START PAGE TEXT

Xilinx’s Versal Premium ready for the 800-gigabit era
Wednesday, July 29, 2020 at 7:27PM
Roy Rubenstein in AI, Bob Wheeler, FPGAs, Kirk Saban, OFC 2020, Premium, VLIW, Versal, Vitis, Vivado, Xilinx, machine learning

When Xilinx was created in 1984, the founders banked on programmable logic becoming ever more attractive due to Moore’s law.

Making logic programmable requires extra transistors so Xilinx needed them to become cheaper and more plentiful, something Moore’s law has delivered, like clockwork, over decades.

Kirk SabanSince then, Xilinx’s field-programmable gate array (FPGA) devices have advanced considerably.

Indeed, Xilinx’s latest programmable logic family, the Versal Premium, is no longer referred to as an FPGA but as an adaptive compute accelerator platform (ACAP).

The Versal Premium series of chips, to be implemented using TSMC’s 7nm CMOS process, was unveiled for the OFC 2020 show. The Premium series will have seven chips with the largest, the VP1802, having 50 billion transistors.

First devices will ship in the second half of 2021.

 

ACAP series

Xilinx unveiled its adaptive compute acceleration platform in 2018. 

“It is a complete rearchitecting of our device technology,” says Kirk Saban, vice president product and platform marketing at Xilinx. “It is heterogenous by nature and has multiple types of processing engines.”

“Versal Premium is evolutionary compared with previous FPGAs that have hardened blocks for certain functions,” says Bob Wheeler, principal analyst at The Linley Group. “It is another step along a continuum, not really new.”

Six ACAP families are planned for Versal: three tailored for artificial intelligence (AI) - the AI RF, AI Core and AI Edge - and the others being the Prime, Premium and HBM (high bandwidth memory).

END PAGE TEXT
START SUPPLIED RECORDS

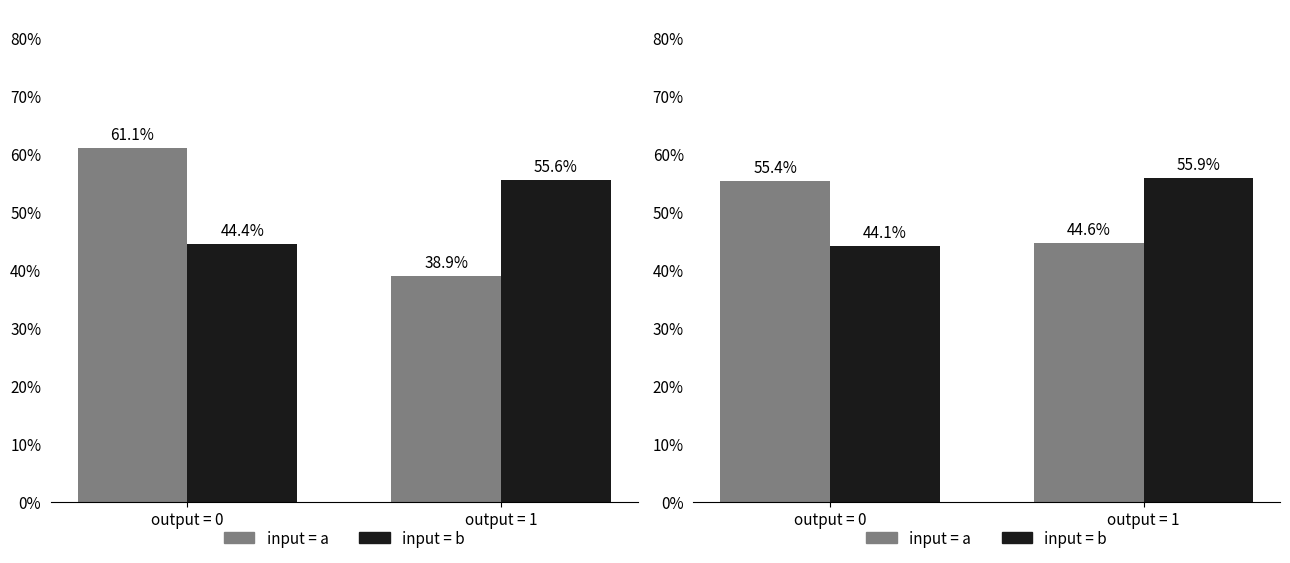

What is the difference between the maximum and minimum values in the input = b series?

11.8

END SUPPLIED RECORDS
START SUPPLIED RECORDS

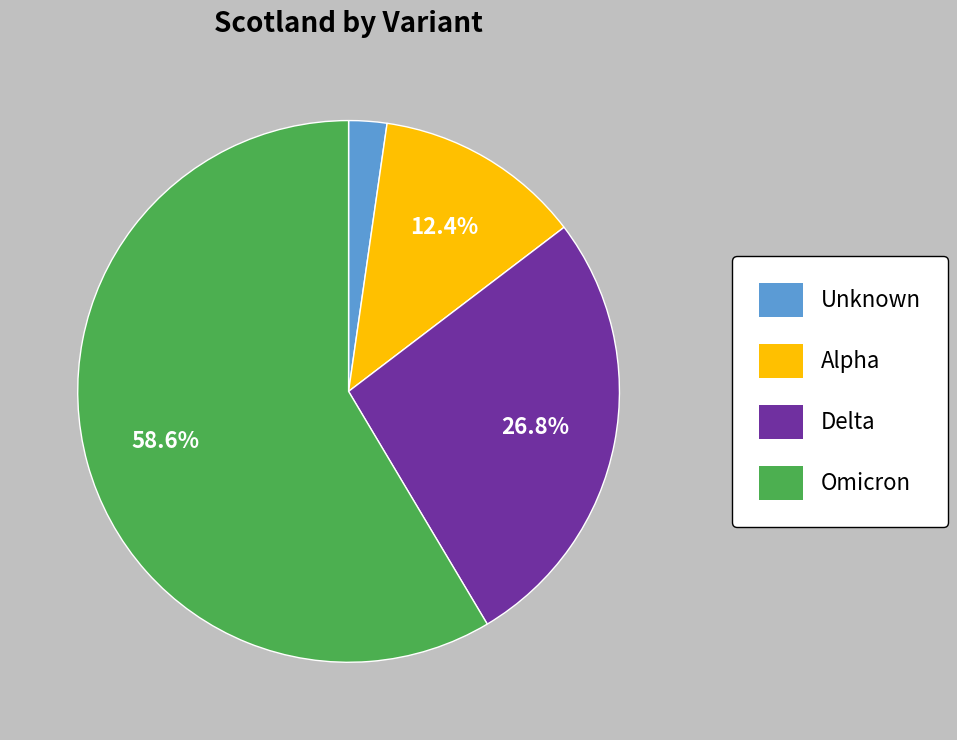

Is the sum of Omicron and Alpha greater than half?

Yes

END SUPPLIED RECORDS

Using the Versal Premium article, mark each statement yes or no, and quote the words that decide it.
(a) The biggest chip in the Premium series, the VP1802, has 50 billion transistors.
(b) Xilinx unveiled its adaptive compute acceleration platform in 2020.
(c) Four of the six planned Versal ACAP families are tailored for artificial intelligence.
You can answer without the items.

(a) Yes: "the largest, the VP1802, having 50 billion transistors"
(b) No: "Xilinx unveiled its adaptive compute acceleration platform in 2018."
(c) No: "three tailored for artificial intelligence (AI)"